The SA Daily
26 May 2020
World trade weakened
- The Central Planning Bureau of the Netherlands forecasts a sharp decline in trade and production in April and May amid the stringent anti-viral measures the world over. The World Trade Organisation (WTO) too expects world merchandise trade to plummet by 13% – 32% in 2020 due to the COVID-19 pandemic. Already, world trade volumes contracted 4.3% y/y (1.4% m/m) in March, after contracting 2.1% y/y (0.7% m/m) in February; and, world industrial production contracted 4.7% y/y (0.2% m/m), after contracting 3.9% y/y, from growth of 0.1% m/m in February.
- In advanced economies, disaggregate data for March shows an even more pronounced 7.7% m/m contraction in euro zone export volumes; a 4.9% m/m contraction in US export volumes; and a 3.4% m/m contraction in Japan’s export volumes. In emerging economies, though, trade has now somewhat recovered in China as export volumes grew 12.4% m/m in March, after contracting 11.6% m/m and 2.2% m/m in January and February respectively.

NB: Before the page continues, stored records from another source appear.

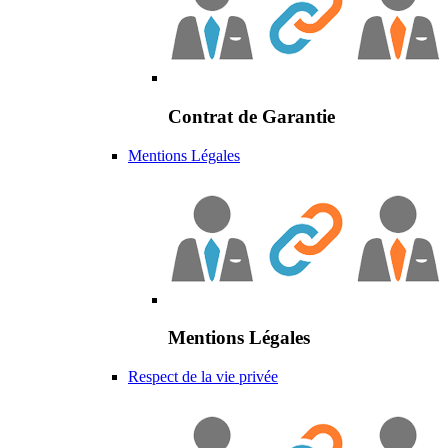
Contrat de Garantie
Mentions Légales
Mentions Légales
Respect de la vie privée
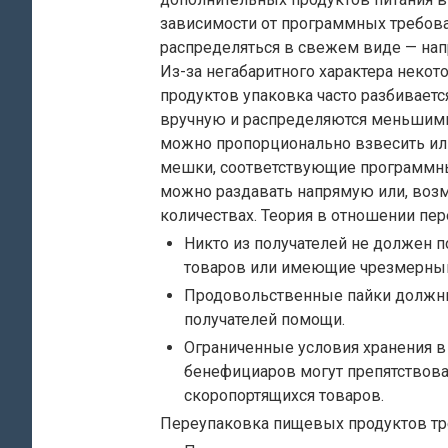
зависимости от программных требова
распределяться в свежем виде — нап
Из-за негабаритного характера неко
продуктов упаковка часто разбиваетс
вручную и распределяются меньшими
можно пропорционально взвесить ил
мешки, соответствующие программны
можно раздавать напрямую или, воз
количествах. Теория в отношении пер
Никто из получателей не должен 
товаров или имеющие чрезмерный
Продовольственные пайки должны
получателей помощи.
Ограниченные условия хранения 
бенефициаров могут препятствов
скоропортящихся товаров.
Переупаковка пищевых продуктов тр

Latin America export volumes grew 2.3% m/m in March, and export volumes in Africa and the Middle East grew 1.3% m/m— but export volumes in Eastern Europe contracted 1.8% m/m.
- Total export and import volumes for SA are set to contract sharply this year, leading to a deep compression of the current account deficit to 0.5% of GDP (from 3.0% in 2019). Further, US-China trade relations being in permanent flux bodes ill for emerging markets and trade, which will exacerbate the already debilitating impact of the pandemic.